Studie: Bis 2030 fehlen 3 Millionen Facharbeiter

Das müssen wir schaffen

von Redaktion

Mit der großen deutschen Facharbeiterlücke ist es wie mit dem Ungeheuer von Loch Ness: Seit vielen Jahren wird von dem Millionenloch geraunt – aber gesehen hat es bis heute noch keiner. Das heißt nicht, dass es in bestimmten Branchen, etwa den Pflegeberufen, nicht erhebliche Engpässe gibt. Aber die eklatante, den Arbeitsmarkt in seiner Breite überspannende Lücke entspringt wohl eher der Fantasie der Arbeitgeber, die gern ein paar Millionen günstige ausländische Arbeitskräfte ins Land holen würden. Tatarenmeldungen über drei Millionen fehlende Fachkräfte sollen die Bevölkerung seelisch darauf vorbereiten.
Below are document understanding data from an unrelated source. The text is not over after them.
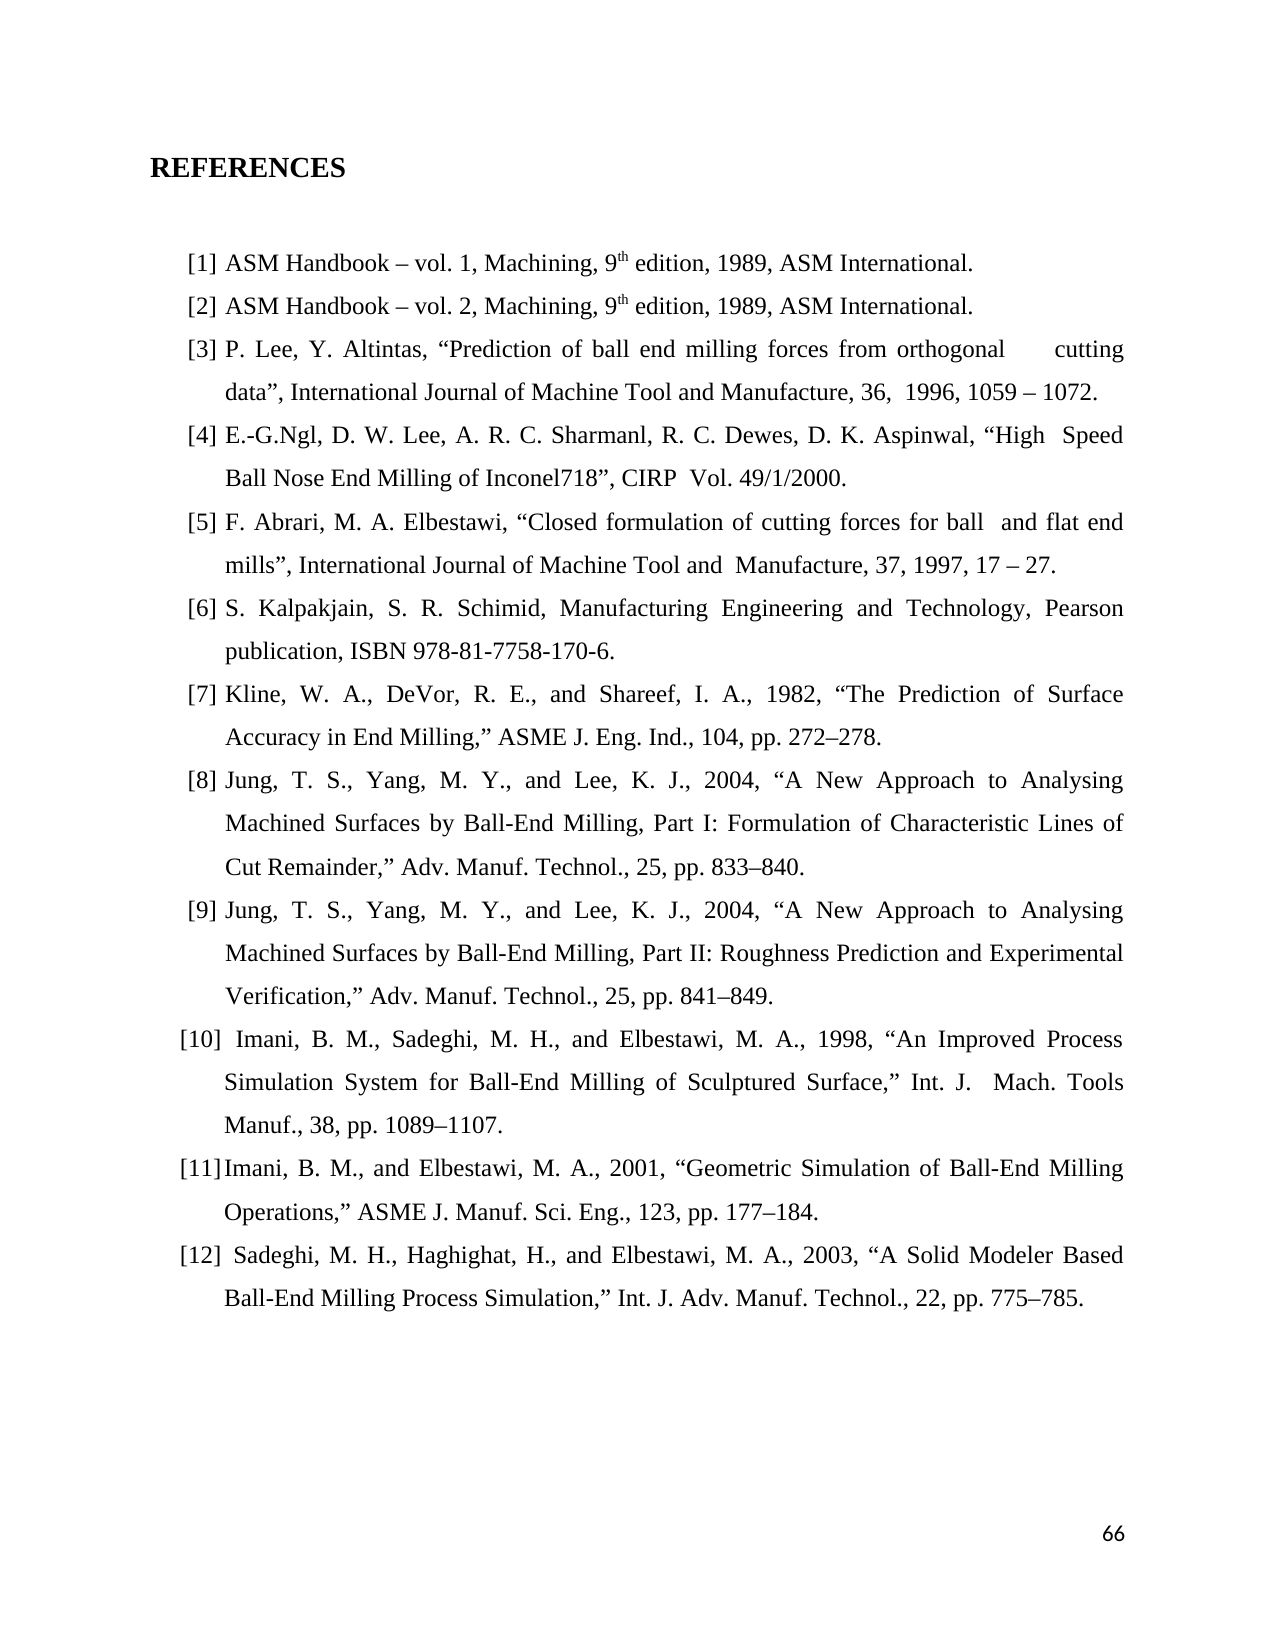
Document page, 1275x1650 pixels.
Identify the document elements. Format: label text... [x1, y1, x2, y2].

list Jung, T. S., Yang, M. Y., and Lee, K. J., 2004, “A New Approach to Analysing Machined Surfaces by Ball-End Milling, Part II: Roughness Prediction and Experimental Verification,” Adv. Manuf. Technol., 25, pp. 841–849. [187, 895, 1125, 1010]
list F. Abrari, M. A. Elbestawi, “Closed formulation of cutting forces for ball and flat end mills”, International Journal of Machine Tool and Manufacture, 37, 1997, 17 – 27. [187, 507, 1125, 578]
text REFERENCES [150, 150, 1125, 183]
list ASM Handbook – vol. 1, Machining, 9th edition, 1989, ASM International. [187, 248, 1125, 277]
list S. Kalpakjain, S. R. Schimid, Manufacturing Engineering and Technology, Pearson publication, ISBN 978-81-7758-170-6. [187, 593, 1125, 665]
list ASM Handbook – vol. 2, Machining, 9th edition, 1989, ASM International. [187, 291, 1125, 320]
list Kline, W. A., DeVor, R. E., and Shareef, I. A., 1982, “The Prediction of Surface Accuracy in End Milling,” ASME J. Eng. Ind., 104, pp. 272–278. [187, 679, 1125, 751]
list Imani, B. M., Sadeghi, M. H., and Elbestawi, M. A., 1998, “An Improved Process Simulation System for Ball-End Milling of Sculptured Surface,” Int. J. Mach. Tools Manuf., 38, pp. 1089–1107. [179, 1024, 1125, 1139]
list E.-G.Ngl, D. W. Lee, A. R. C. Sharmanl, R. C. Dewes, D. K. Aspinwal, “High Speed Ball Nose End Milling of Inconel718”, CIRP Vol. 49/1/2000. [187, 420, 1125, 492]
list P. Lee, Y. Altintas, “Prediction of ball end milling forces from orthogonal cutting data”, International Journal of Machine Tool and Manufacture, 36, 1996, 1059 – 1072. [187, 334, 1125, 406]
list Sadeghi, M. H., Haghighat, H., and Elbestawi, M. A., 2003, “A Solid Modeler Based Ball-End Milling Process Simulation,” Int. J. Adv. Manuf. Technol., 22, pp. 775–785. [179, 1240, 1125, 1312]
list Jung, T. S., Yang, M. Y., and Lee, K. J., 2004, “A New Approach to Analysing Machined Surfaces by Ball-End Milling, Part I: Formulation of Characteristic Lines of Cut Remainder,” Adv. Manuf. Technol., 25, pp. 833–840. [187, 765, 1125, 880]
list Imani, B. M., and Elbestawi, M. A., 2001, “Geometric Simulation of Ball-End Milling Operations,” ASME J. Manuf. Sci. Eng., 123, pp. 177–184. [179, 1153, 1125, 1225]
Selbstverständlich ist Deutschland gut beraten, sich fit zu machen für den globalen Wettbewerb um die klügsten Köpfe. Schon heute kommen zum Glück viele gut ausgebildete Arbeitnehmer aus anderen EU-Ländern zu uns. Aber die Idee, man könne den Bürgern auf dem Höhepunkt eines epischen Flüchtlingsansturms eine zusätzliche Zuwanderung von hunderttausenden Menschen pro Jahr vermitteln, ist abenteuerlich. Es kommt jetzt darauf an, vorhandene Potentiale zu nutzen: etwa mehr Frauen für die MINT-Berufe (Mathematik, Informatik, Naturwissenschaft und Technik) zu gewinnen oder Ältere zu motivieren, länger zu arbeiten. Da ist auch der Ideenreichtum der Betriebe gefragt. Und es gilt, hier lebende Flüchtlinge (und ihre nachziehenden Familienangehörigen) für die Bedürfnisse des Arbeitsmarktes zu qualifizieren. Da sind die Erfolge bisher recht übersichtlich. Ihren großspurigen Ankündigungen – unvergessen das versprochene „Wirtschaftswunder“ von Daimler-Chef  Zetsche – haben besonders die Konzerne bis heute kaum Taten folgen lassen.

Das muss Deutschland, muss die Kanzlerin erst noch schaffen. Aus der großen Zahl der Zugewanderten zum Beispiel Pflegekräfte zu rekrutieren, kann kein Hexenwerk sein. Flüchtlinge aus dem arabischen Raum für Mangelberufe auszubilden, ist möglicherweise schwieriger als das bequeme Anheuern neuer ausländischer Arbeitskräfte. Aber genau das ist die Aufgabe, an der die Politik nicht scheitern darf. Weil die Folgen schlimm wären. Für alle Beteiligten.